#### [WHAT YOU WILL DO]
Return every row below unchanged, character for character and in the same order.

[RECORD EXTRACTS]

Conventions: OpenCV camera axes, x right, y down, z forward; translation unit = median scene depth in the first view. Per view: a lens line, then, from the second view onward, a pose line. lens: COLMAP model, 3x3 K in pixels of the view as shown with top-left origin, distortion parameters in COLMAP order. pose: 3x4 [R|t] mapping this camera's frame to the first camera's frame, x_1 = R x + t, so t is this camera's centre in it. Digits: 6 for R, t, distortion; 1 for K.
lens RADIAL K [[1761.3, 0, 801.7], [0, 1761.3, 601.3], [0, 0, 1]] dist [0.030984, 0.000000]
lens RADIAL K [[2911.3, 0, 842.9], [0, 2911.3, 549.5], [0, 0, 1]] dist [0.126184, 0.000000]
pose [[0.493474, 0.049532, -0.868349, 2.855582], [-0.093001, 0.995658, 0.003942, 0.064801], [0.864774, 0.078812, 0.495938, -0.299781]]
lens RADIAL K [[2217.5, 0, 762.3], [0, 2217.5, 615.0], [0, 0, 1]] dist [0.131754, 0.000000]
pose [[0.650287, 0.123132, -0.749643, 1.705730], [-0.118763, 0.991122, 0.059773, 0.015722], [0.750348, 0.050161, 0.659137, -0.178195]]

[/RECORD EXTRACTS]

#### [RESULT OF THE TASK]
Conventions: OpenCV camera axes, x right, y down, z forward; translation unit = median scene depth in the first view. Per view: a lens line, then, from the second view onward, a pose line. lens: COLMAP model, 3x3 K in pixels of the view as shown with top-left origin, distortion parameters in COLMAP order. pose: 3x4 [R|t] mapping this camera's frame to the first camera's frame, x_1 = R x + t, so t is this camera's centre in it. Digits: 6 for R, t, distortion; 1 for K.
lens RADIAL K [[1761.3, 0, 801.7], [0, 1761.3, 601.3], [0, 0, 1]] dist [0.030984, 0.000000]
lens RADIAL K [[2911.3, 0, 842.9], [0, 2911.3, 549.5], [0, 0, 1]] dist [0.126184, 0.000000]
pose [[0.493474, 0.049532, -0.868349, 2.855582], [-0.093001, 0.995658, 0.003942, 0.064801], [0.864774, 0.078812, 0.495938, -0.299781]]
lens RADIAL K [[2217.5, 0, 762.3], [0, 2217.5, 615.0], [0, 0, 1]] dist [0.131754, 0.000000]
pose [[0.650287, 0.123132, -0.749643, 1.705730], [-0.118763, 0.991122, 0.059773, 0.015722], [0.750348, 0.050161, 0.659137, -0.178195]]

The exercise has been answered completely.